A report on the obesity crisis in Canada in 2014 by the Standing Senate Committee on Social Affairs, Science and Technology is in agreement with this theory. The report reads: “Health Canada, for the past 25 years has advised a low fat diet, primarily of unsaturated fats and oils from vegetables and fish, with minimized saturated fat consumption. Review of the scientific evidence, suggesting that saturated fats are unhealthy, indicates a misinterpretation of the data.”
Sugar and the heart of it
The link between heavy sugar consumption and heart disease is now readily acknowledged by the American Heart Association, and has been confirmed by a multitude of recent studies. The World Health Organization recommends that adults and children reduce their daily intake of added or “free” sugars to less than 10 percent of their total energy intake — this is about 50 grams or 12 teaspoons a day. However, they stress that half that amount — just six teaspoon daily — would provide additional health benefits.

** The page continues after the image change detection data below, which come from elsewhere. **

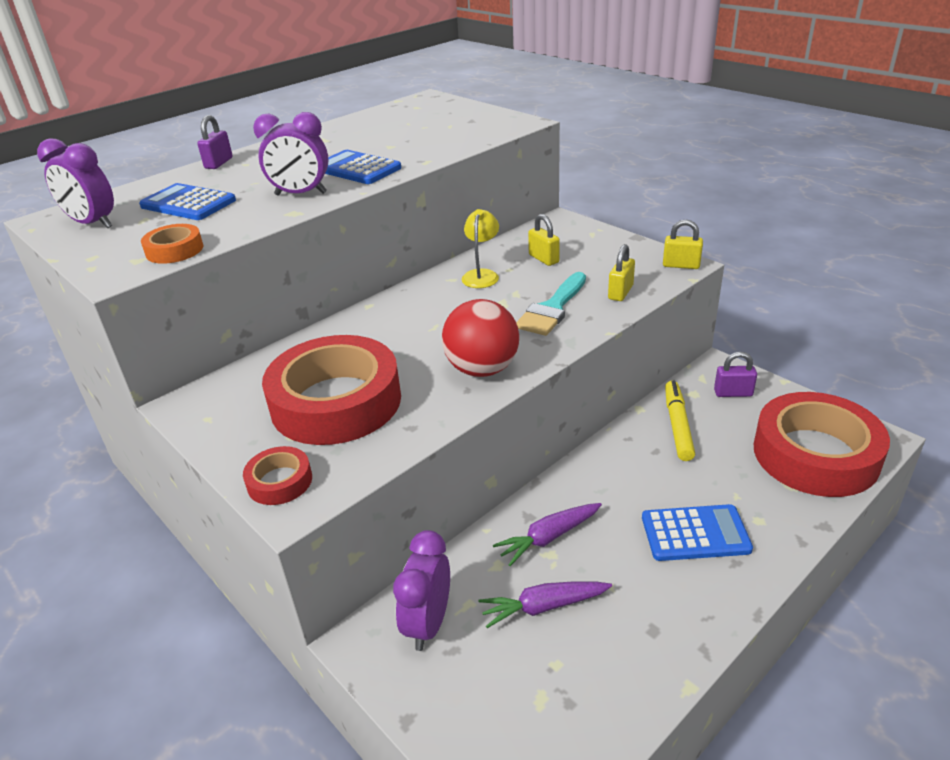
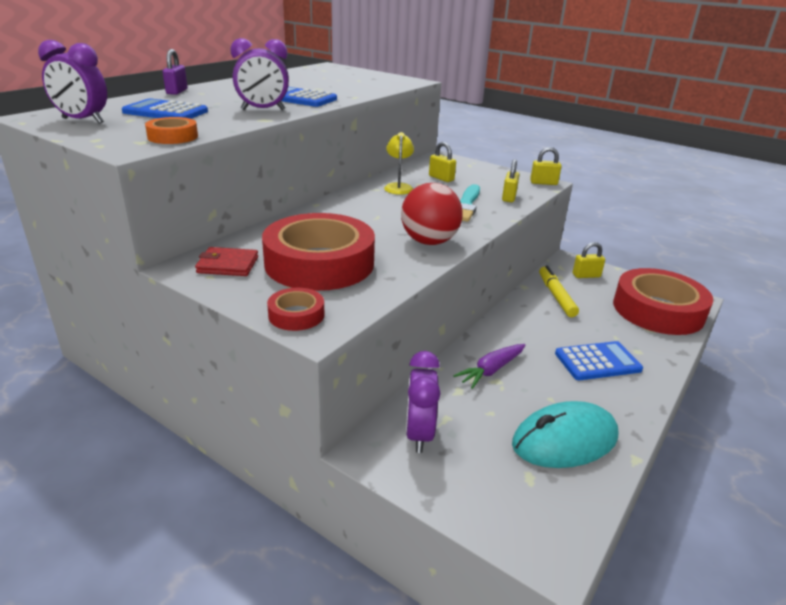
camera: 15 degrees left, 5 degrees down
(233, 402) = (228, 265): none -> red wallet
(543, 607) = (506, 416): purple carrot -> none
(605, 650) = (564, 440): none -> turquoise mouse
(733, 393) = (586, 275): purple padlock -> yellow padlock

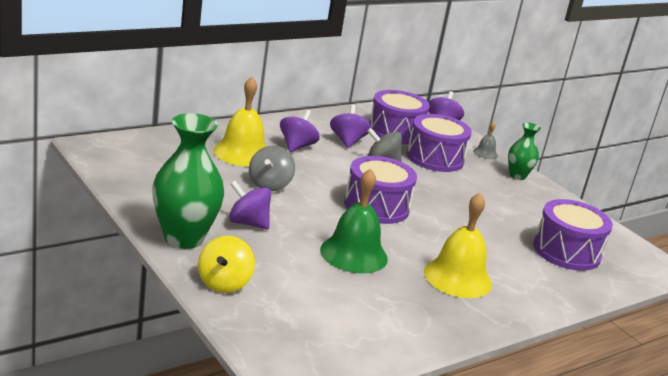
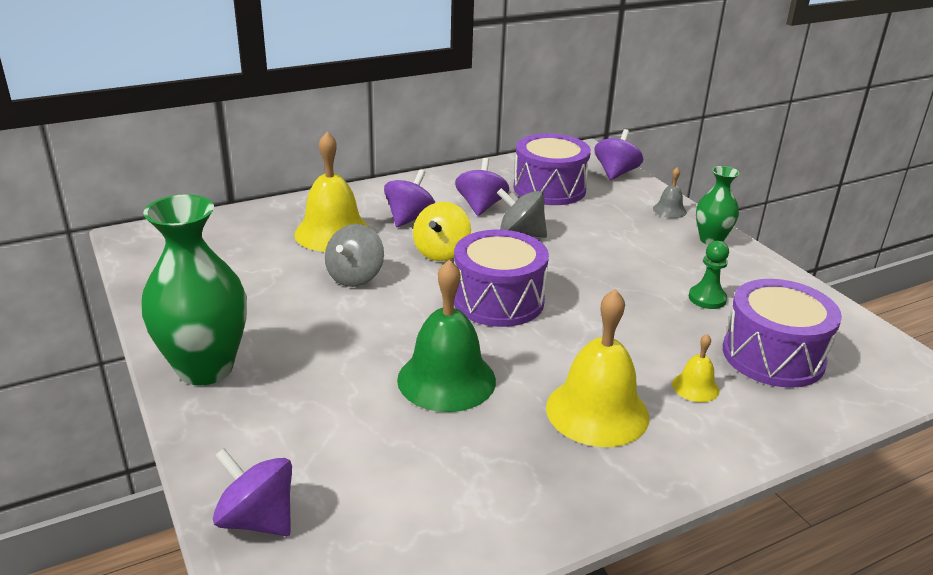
camera: 10 degrees right, 5 degrees up
(224, 283) = (237, 441): yellow spinning top -> yellow spinning top (441, 252)
(248, 223) = (306, 338): purple spinning top -> purple spinning top (257, 519)
(435, 158) = (597, 222): purple drum -> none
(518, 267) = (695, 387): none -> yellow bell
(519, 214) = (707, 298): none -> green pawn

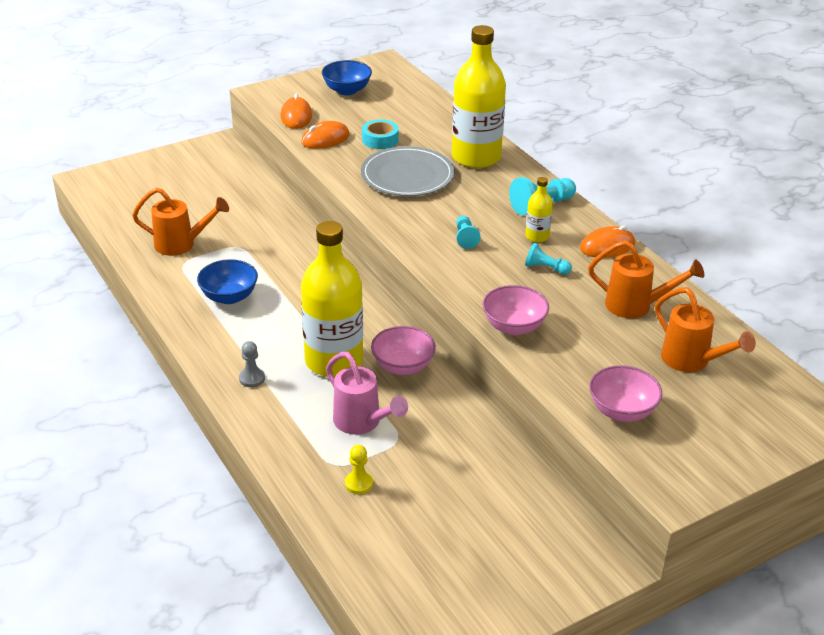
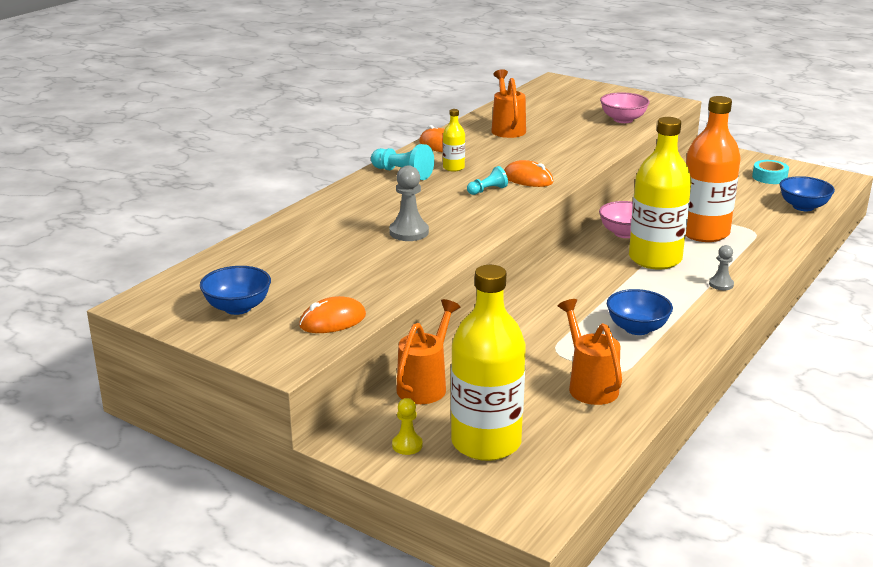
camera: 115 degrees left, 10 degrees down
(325, 139) = (373, 289): orange mouse -> orange mouse (528, 179)
(359, 483) = (758, 220): yellow pawn -> yellow pawn (407, 445)
(362, 423) = (703, 232): pink watering can -> orange bottle
(364, 549) = (803, 207): none -> blue bowl
(380, 139) = (347, 261): turquoise tape -> turquoise tape (769, 177)
(407, 176) = (409, 232): grey plate -> grey pawn
(476, 157) = (342, 211): yellow bottle -> yellow bottle (486, 442)
(514, 327) = (581, 157): pink bowl -> none
(546, 268) = (495, 158): turquoise pawn -> none
(692, 361) = (548, 110): orange watering can -> orange watering can (426, 385)

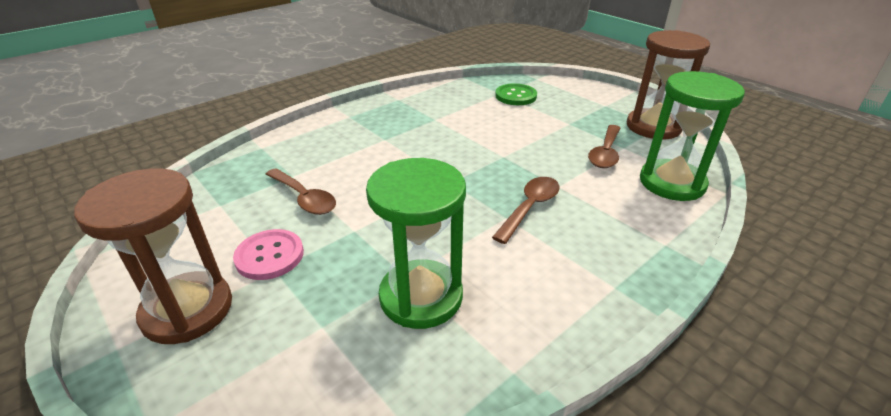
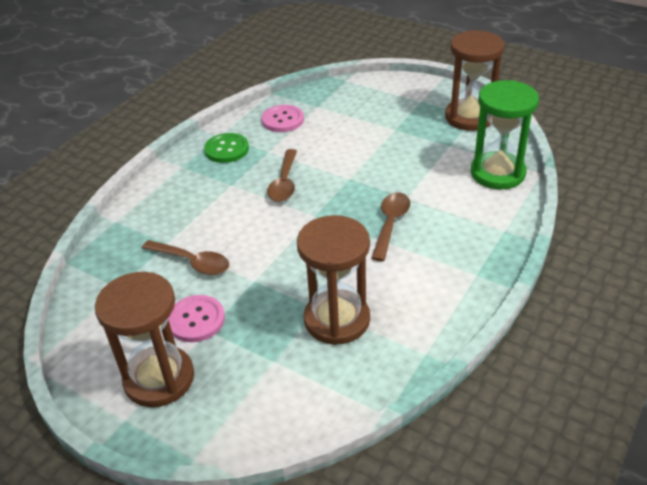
camera: 15 degrees left, 5 degrees up
(421, 296) = (337, 319): green hourglass -> brown hourglass
(462, 98) = (283, 120): none -> pink button
(515, 96) = (334, 107): green button -> green button (226, 149)
(605, 153) = (436, 155): brown spoon -> brown spoon (284, 183)

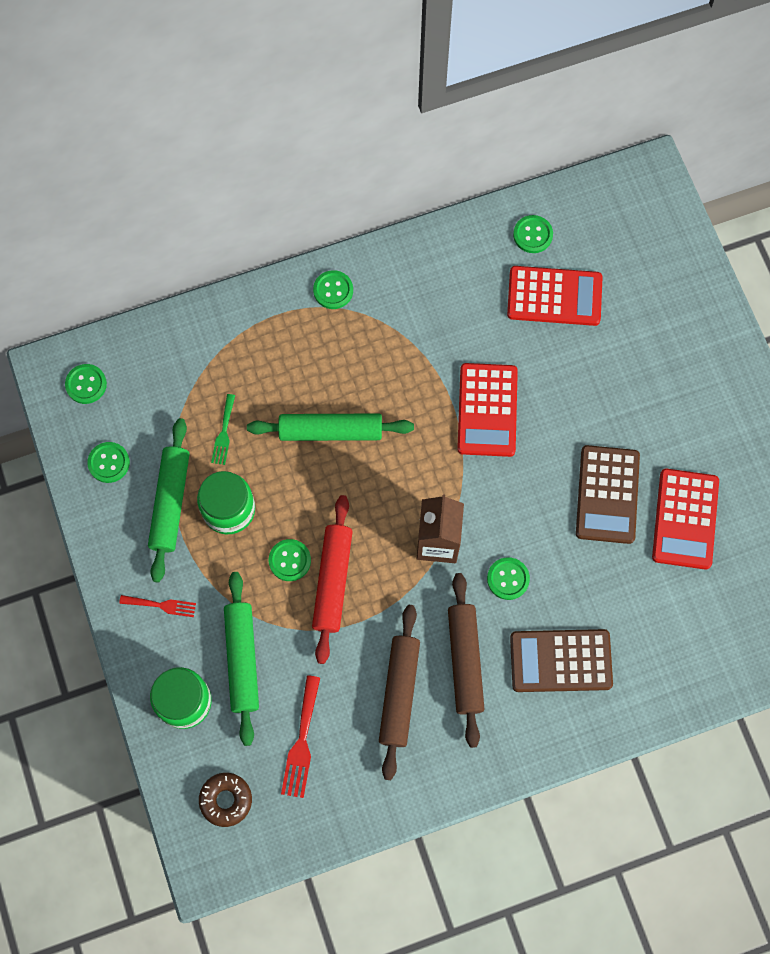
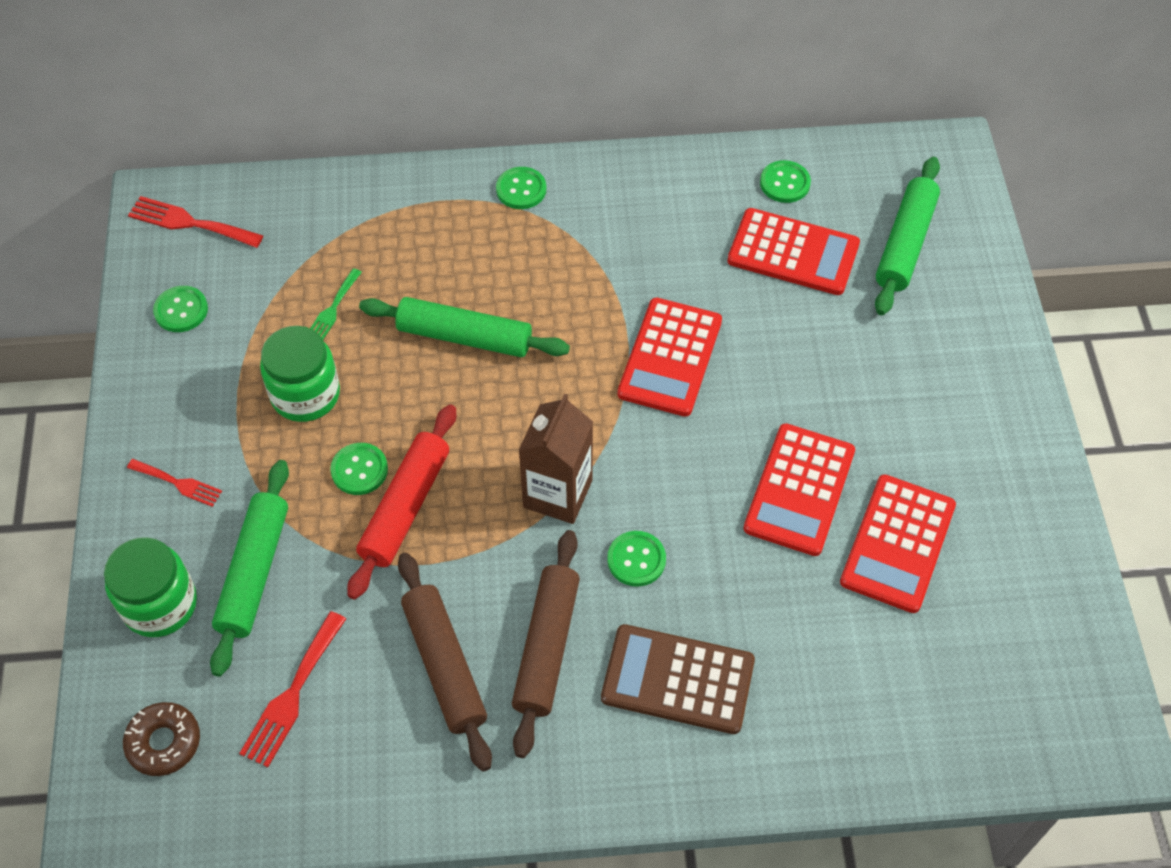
camera: 15 degrees right, 15 degrees down
(86, 384) = (190, 223): green button -> red fork
(171, 502) = (237, 370): green rolling pin -> green rolling pin (905, 244)
(399, 693) = (445, 665): brown rolling pin -> brown rolling pin turned 45 degrees counterclockwise
(607, 494) = (799, 490): brown calculator -> red calculator

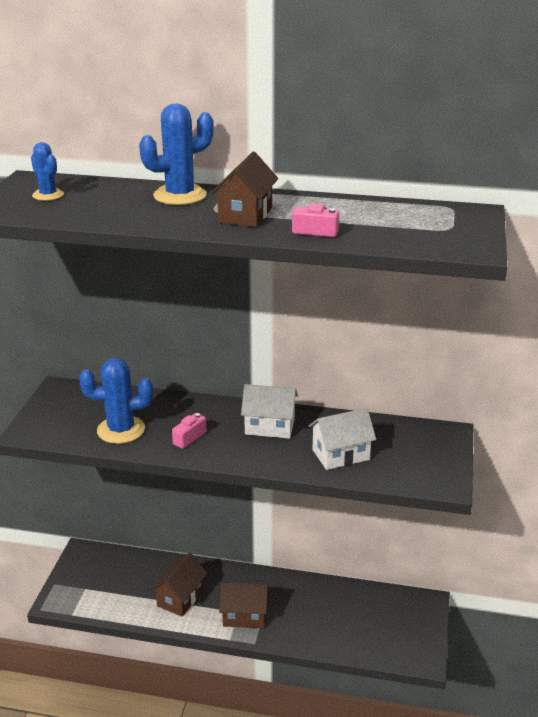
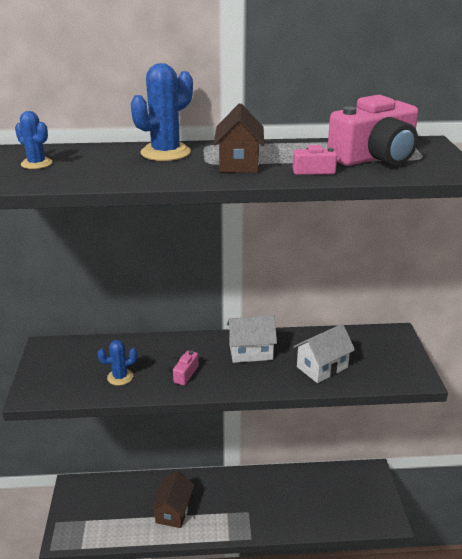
camera: 15 degrees left, 0 degrees up
(121, 430) = (120, 377): blue cactus -> blue cactus, size x0.59
(244, 615) = (233, 515): brown house -> none
(396, 223) = (375, 157): none -> pink camera

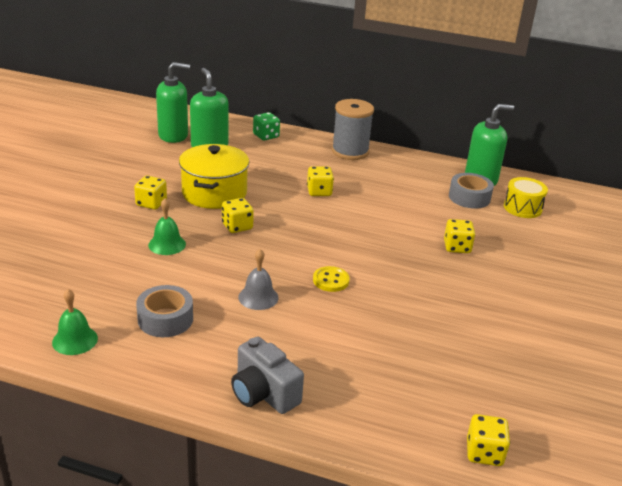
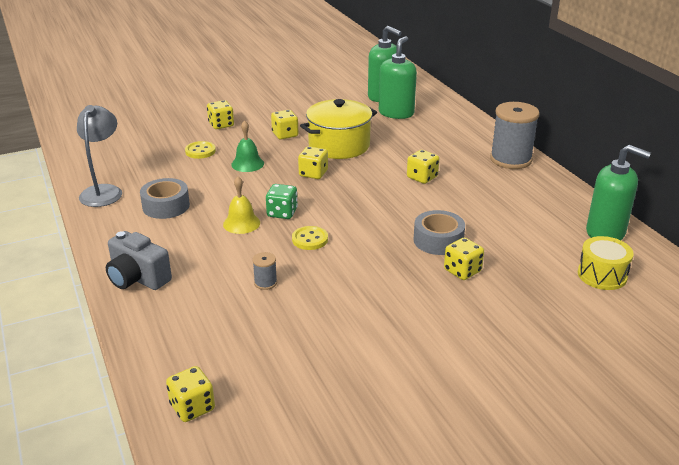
camera: 50 degrees right, 0 degrees up
(72, 220) = (221, 125): none -> yellow dice
(75, 340) = (104, 191): green bell -> grey lamp
(100, 254) = (200, 151): none -> yellow button
(258, 297) = (241, 223): grey bell -> yellow bell
(263, 393) = (138, 278): grey camera -> grey camera turned 60 degrees counterclockwise
(266, 136) = (457, 121): green dice -> green dice (282, 213)
(362, 332) = (265, 283): none -> grey spool
(469, 197) = (559, 241): grey tape -> grey tape (438, 240)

Last year, the FDA echoed the WHO’s daily sugar intake recommendation, in addition to announcing a new Nutrition Facts label for packaged foods. The label reflects “new scientific information, including the link between diet and chronic diseases such as obesity and heart disease,” says the agency. “Added sugars” in grams and as percent of “Daily Value” is included on the new label, as a reflection of research that shows that consuming more than 10 percent of one’s total daily calories in added sugar makes it difficult to meet dietary needs.
Health Canada has yet to chime in on a daily recommended amount of sugar for Canadians. New labelling laws put in place in December 2016 (with a five-year transition period) indicate a percentage value for total sugars, but do not make a distinction for added sugars. The ingredients listing is required to group all sugars together in brackets, making those sugars with obscure names (there are 52 different names for sugar!) easier to identify.
The imposition of a 20 percent tax on all sugary beverages is the subject of a heated debate in Ottawa. Places like Mexico and Berkeley, California where sugar taxes have been put in place have shown significant reduction in sugary drink consumption, with a 7.9 percent reduction in Mexico and a 21 percent in Berkeley over a two year period. Many other cities and countries are planning to impose some form of tax in the hopes of reducing the fiscal impact of obesity.
Sugar has been proven to elevate the risk for cardiovascular disease and diabetes, but its causal relationship to obesity is not quite as clear. The senate committee reported that 62 percent of the Canadian diet is comprised of pre-packaged, processed foods, most of which contain sugar, together with refined, genetically modified carbohydrates and a host of chemically formulated emulsifiers and preservatives. Among northern First Nations populations, which in an absence of fresh foods rely on processed foods for most of their nutrition, obesity and overweight rates are at a shocking 70 percent and higher. While the world is focused on the evils of sugar, the white stuff may be little more than a scapegoat for the deeper, and harder-to-face truth: that it isn't a single ingredient, but the entire food landscape we have created for ourselves in the last 30 years that is to blame.